Thai, as well as the country’s government, has been adamant in public statements that it intends to submit a plan, and to do so on time. Most recently, deputy prime minister Wissanu Krea-ngam expressed his confidence that the airline would submit on time, according to a 9 February article in the Bangkok Post.

Earlier, in January, Thai Airways’ acting president Chansin Treenuchagron, who is also one of the rehabilitation planners, said the airline was working diligently to submit the plan by its specified timeframe, although shortly after that announcement Thai exercised an option under the law to extend its deadline by an additional month to 2 March. Thai is not allowed any further extensions under law.

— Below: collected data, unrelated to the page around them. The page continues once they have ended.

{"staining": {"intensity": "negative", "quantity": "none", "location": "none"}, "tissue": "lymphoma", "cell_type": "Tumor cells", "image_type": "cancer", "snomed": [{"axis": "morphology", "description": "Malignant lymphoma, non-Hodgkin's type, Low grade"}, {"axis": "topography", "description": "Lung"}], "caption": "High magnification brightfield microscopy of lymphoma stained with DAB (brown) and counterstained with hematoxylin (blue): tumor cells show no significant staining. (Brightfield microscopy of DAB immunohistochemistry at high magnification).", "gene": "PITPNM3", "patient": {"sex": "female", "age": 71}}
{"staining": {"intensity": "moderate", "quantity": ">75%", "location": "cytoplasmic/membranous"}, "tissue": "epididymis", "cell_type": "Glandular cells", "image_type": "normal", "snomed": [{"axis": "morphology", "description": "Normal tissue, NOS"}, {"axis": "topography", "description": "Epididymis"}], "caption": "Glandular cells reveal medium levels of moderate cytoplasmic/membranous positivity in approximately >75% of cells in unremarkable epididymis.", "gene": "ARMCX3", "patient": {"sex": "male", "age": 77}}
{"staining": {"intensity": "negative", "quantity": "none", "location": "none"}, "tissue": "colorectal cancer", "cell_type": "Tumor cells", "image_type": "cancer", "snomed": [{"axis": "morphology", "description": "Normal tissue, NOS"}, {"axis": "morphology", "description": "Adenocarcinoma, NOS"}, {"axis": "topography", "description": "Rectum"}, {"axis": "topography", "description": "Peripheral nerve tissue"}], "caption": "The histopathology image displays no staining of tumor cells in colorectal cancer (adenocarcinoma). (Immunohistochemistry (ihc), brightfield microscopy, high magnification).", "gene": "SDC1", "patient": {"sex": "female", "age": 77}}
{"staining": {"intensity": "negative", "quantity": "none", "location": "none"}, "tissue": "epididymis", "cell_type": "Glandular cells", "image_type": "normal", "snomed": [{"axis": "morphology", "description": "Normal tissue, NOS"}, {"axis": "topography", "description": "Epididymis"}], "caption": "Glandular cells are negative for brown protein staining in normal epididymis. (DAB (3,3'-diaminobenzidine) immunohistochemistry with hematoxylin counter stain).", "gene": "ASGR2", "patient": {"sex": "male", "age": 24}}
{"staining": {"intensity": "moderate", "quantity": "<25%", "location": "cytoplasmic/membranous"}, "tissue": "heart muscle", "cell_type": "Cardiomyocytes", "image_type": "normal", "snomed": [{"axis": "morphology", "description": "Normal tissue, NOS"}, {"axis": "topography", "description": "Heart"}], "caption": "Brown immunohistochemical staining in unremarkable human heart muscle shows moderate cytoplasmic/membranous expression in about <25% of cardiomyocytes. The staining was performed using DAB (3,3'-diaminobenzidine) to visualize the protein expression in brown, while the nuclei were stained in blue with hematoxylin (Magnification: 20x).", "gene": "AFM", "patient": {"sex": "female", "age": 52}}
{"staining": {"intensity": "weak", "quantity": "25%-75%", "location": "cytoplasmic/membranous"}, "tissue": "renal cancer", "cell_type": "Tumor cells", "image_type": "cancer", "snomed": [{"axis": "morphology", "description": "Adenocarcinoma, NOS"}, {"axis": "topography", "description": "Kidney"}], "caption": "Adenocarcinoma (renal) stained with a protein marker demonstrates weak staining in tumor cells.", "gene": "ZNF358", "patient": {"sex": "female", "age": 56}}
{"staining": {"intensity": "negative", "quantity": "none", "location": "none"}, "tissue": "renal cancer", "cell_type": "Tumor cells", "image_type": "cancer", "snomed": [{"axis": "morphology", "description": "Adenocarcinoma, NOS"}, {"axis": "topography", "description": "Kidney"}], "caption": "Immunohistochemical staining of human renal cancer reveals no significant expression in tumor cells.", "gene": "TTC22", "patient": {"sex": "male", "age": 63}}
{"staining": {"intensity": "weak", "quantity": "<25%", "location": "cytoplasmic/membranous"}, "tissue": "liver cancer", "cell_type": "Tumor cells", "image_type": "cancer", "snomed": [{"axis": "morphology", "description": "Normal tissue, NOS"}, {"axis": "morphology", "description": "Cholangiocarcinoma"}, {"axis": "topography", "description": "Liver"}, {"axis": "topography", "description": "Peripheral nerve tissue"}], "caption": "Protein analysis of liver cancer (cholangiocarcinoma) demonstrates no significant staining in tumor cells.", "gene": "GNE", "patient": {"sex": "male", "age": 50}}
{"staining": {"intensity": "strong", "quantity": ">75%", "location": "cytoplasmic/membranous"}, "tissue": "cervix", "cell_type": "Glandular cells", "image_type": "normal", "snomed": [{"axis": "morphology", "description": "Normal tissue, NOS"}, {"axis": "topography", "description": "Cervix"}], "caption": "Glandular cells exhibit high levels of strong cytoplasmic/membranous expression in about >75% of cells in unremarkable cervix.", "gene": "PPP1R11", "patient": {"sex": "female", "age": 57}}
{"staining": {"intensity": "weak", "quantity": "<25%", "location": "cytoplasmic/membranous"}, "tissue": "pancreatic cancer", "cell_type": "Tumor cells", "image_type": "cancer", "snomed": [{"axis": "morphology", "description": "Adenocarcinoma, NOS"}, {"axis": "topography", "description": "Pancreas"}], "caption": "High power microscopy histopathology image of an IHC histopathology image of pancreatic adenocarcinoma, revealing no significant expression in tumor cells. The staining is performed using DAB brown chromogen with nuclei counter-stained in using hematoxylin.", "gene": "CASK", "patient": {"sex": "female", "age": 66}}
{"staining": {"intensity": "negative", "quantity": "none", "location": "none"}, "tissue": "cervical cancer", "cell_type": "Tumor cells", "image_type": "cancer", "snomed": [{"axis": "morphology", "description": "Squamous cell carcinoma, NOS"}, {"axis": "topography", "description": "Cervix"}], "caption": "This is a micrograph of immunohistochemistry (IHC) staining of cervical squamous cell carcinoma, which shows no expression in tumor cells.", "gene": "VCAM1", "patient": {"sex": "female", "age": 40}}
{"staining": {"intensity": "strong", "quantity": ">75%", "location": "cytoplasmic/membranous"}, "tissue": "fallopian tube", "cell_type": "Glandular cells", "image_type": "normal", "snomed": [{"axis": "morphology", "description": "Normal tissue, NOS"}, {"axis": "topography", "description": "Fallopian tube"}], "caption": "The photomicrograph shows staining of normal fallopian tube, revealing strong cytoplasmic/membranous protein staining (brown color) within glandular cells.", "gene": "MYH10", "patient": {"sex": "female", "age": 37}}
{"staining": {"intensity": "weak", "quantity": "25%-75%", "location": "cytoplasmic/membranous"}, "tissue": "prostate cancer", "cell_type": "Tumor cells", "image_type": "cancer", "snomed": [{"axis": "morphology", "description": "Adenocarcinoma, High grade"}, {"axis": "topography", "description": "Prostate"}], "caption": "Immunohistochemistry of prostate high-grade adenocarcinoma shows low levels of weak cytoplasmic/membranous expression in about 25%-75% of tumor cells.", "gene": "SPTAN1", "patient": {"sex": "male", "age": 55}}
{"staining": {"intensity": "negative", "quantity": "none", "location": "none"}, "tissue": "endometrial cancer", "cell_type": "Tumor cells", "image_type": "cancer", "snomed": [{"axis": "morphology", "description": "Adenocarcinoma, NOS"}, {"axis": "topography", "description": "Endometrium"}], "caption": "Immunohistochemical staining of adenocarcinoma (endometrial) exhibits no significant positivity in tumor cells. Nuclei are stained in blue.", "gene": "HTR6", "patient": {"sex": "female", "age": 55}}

A lessor with exposure to Thai says the extension was no surprise, given that mark-up by the airline on an agreement with the lessor had already reflected a later filing time.

WFW’s Polivnick believes that Thai’s failing to submit a plan by 2 March is a “fairly remote possibility”, given the severity of the consequences.

“If they don’t file it and the court ends the rehabilitation, the airline will have to file for dissolution and I suspect that creditors all over the world will be bringing claims straight away to seize Thai assets, whether in Thailand or overseas,” he says.

Thai’s application to enter business rehabilitation was approved by the country’s Central Bankruptcy Court last year, on 27 May, at which time an automatic “stay” on creditor claims came into effect. That stay restricts the ability of creditors to enforce any security or start any other litigation proceedings against Thai Airways. It also imposes a moratorium on creditors’ rights, including – crucially for lessors – the right to pursue action to repossess property that is the subject of lease or hire purchase.

Polivnick adds that the more likely scenario is that Thai submits a draft plan, which would then require amendments if creditors give negative feedback.

Despite the law being quite clear that only two one-month extensions are permitted, Tilleke & Gibbins’ Frangos does not see the process collapsing if Thai misses the 2 March deadline.

“The law is straightforward here, and I know Thai has been adamant that they will submit in time, but if they don’t finish and they do legitimately need more time, then at least for me personally I can’t see the whole process unravelling because they can’t submit by the deadline,” he says.

“Everyone will be frustrated, of course, that Thai can’t submit the plan by the deadline, but, practically speaking, if they can’t, I’m sure they will ask for more time.”